TEMPO.CO, Jakarta - Advokat Cinta Tanah Air (ACTA) bersiap mengajukan gugatan class action menyusul laporan hasil akhir pemeriksaan (LHAP) Ombudsman RI Perwakilan Jakarta Raya tentang maladminsitrasi penataan kawasan Tanah Abang. Kelompok ini dekat dengan Partai Gerindra, partai pendukung Gubernur Anies Baswedan.
"Kami akan mendaftarkan gugatan class action (terhadap Ombudsman RI) ke Pengadilan Negeri Jakarta Selatan Senin minggu depan," kata Ketua ACTA Kris Ibnu melalui keterangan tertulis hari ini, Rabu, 28 Maret 2018.

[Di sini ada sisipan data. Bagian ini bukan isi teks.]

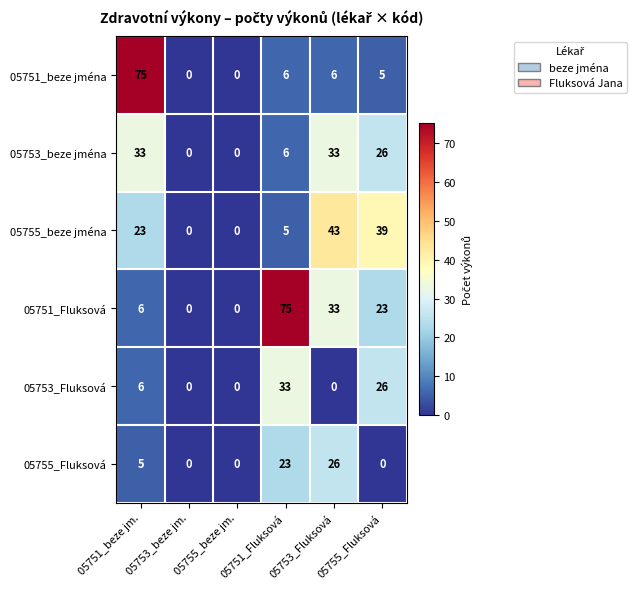

Count the 05753_beze jména values in the range 0 to 33.

6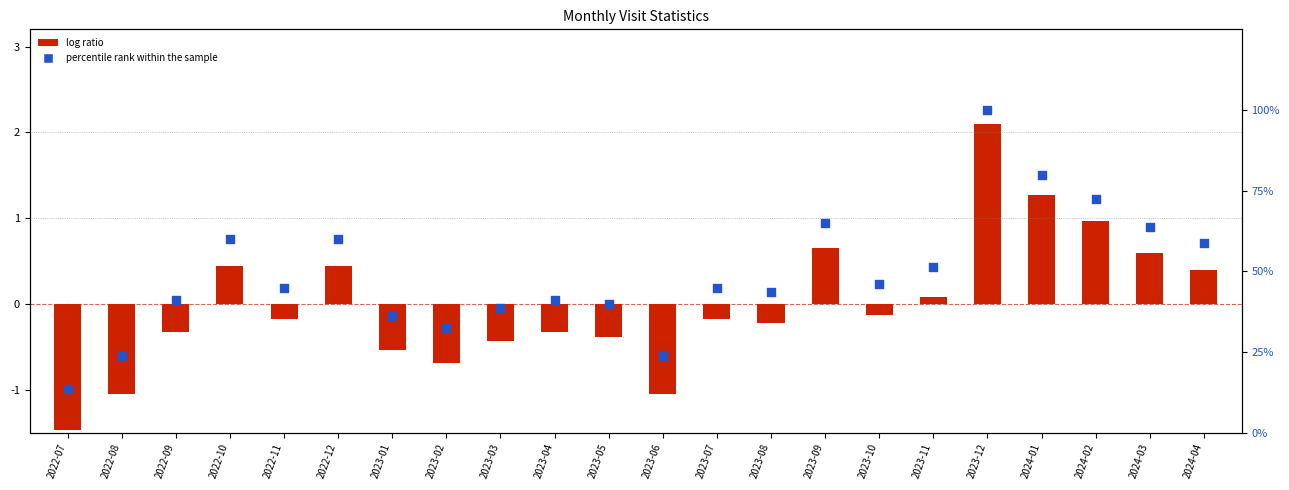

At which category is the sum across all series the highest?

2023-12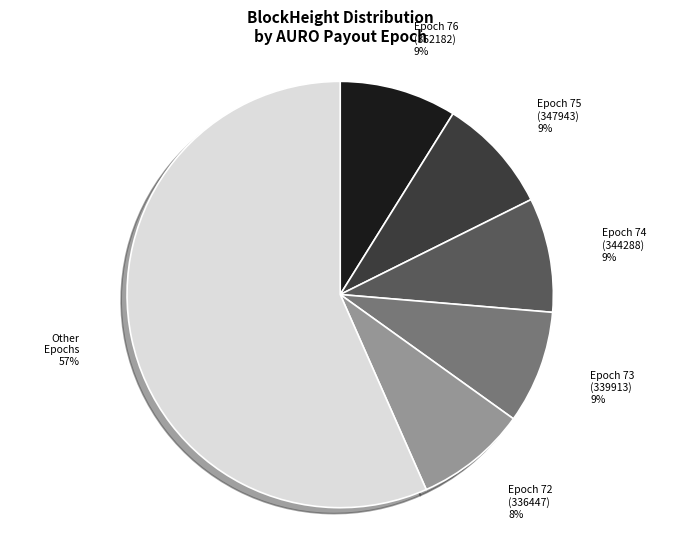

To the nearest percent, what percentage of the pie is Epoch 76 (352182)?

9%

Menurut Kris, dalam gugatan nanti ACTA menuntut Ombudsman RI dinyatakan melakukan perbuatan melawan hukum dan dihukum untuk melakukan evaluasi dan perbaikan dalam penanganan seluruh laporan. Yang ketiga, Ombudsman harus meminta maaf secara terbuka kepada rakyat Indonesia.
Baca: Mengenal ACTA yang Gemar Laporkan Ahok Hingga Jokowi
Gugatan itu didasari dugaan bahwa Ombudsman menerapkan standar ganda dalam memeriksa laporan dari masyarakat. Ombudsman dianggap tak merespons laporan Wakil Ketua ACTA Ali Lubis tentang dugaan maladministrasi pertemuan Presiden Joko Widodo dengan petinggi Partai Solidaritas Indonesia di Istana Presiden pada 1 Maret 2018. Namun, soal dugaan maladministrasi kebijakan penataan kawasan Tanah Abang yang dibuat Anies Baswedan, Ombudsman cepat bergerak.
Senin lalu, 26 Maret 2018, Ombudsman Perwakilan Jakarta Raya mengungkapkan empat tindakan maladministrasi dalam kebijakan menutup Jalan Jatibaru Raya, Tanah Abang, dan mengisinya dengan pedagang kaki lima (PKL). Bahkan, pemerintah provinsi di bawah kendali Gubernur Anies Baswedan itu melanggar lima aturan perundangan.
Maka dari itu, Ombudsman Jakarta memberi waktu selambat-lambatnya 60 hari kepada Anies Baswedan untuk melakukan perbaikan. Jika laporan tak diindahkan, Ombudsman Perwakilan Jakarta Raya akan mengusulkan kepada Ombudsman RI untuk menaikkan status LHAP menjadi rekomendasi yang lebih berkekuatan hukum dan wajib ditaati.
Kepada Tempo via telepon, Kris mengklaim ACTA tak menuntut Ombudsman mencabut LAHP kebijakan penataan Tanah Abang. Tapi, Ombudsman dituntut memproses laporan mereka tentang dugaan maladminsitrasi pertemuan Jokowi dan PSI di Istana.
"Harus disamain dong. Jangan sana (Jokowi) anak emas, sini anak tiri," katanya.
Adapun dalam siaran persnya, Kris menuturkan bahwa dasar pelaporan dugaan maladministrasi pertemuan Jokowi dengan PSI itu sangat kuat, yakni Istana tidak boleh digunakan untuk kepentingan politik praktis sekelompok orang. Namun, laporan tersebut nyaris ditolak Ombudsman dengan berbagai dalih, di antaranya karena tak ada AD/ART organisasi ACTA dan tidak mencantumkan identitas terlapor.
"Ombudsman mengolok-olok kami dengan mengatakan ke media bahwa kami hanya curhat karena tidak menyebutkan identitas terlapor," ucapnya. "Padahal dalam Undang-Undang Ombudsman tidak ada aturan (pengaduan) harus mencantumkan terlapor."
Sebaliknya, Kris berpendapat, penataan Tanah Abang bukan domain Ombudsman sebab tidak menyangkut pelayanan publik, seperti yang diatur dalam Undang-undang Ombudsman RI dan Undang-Undang Pelayanan Publik. Dia lantas membela Anies Baswedan dengan mengatakan, sebagai orang nomor satu di DKI Anies berwenang mengeluarkan diskresi, antara lain menutup Jalan Jatibaru Raya.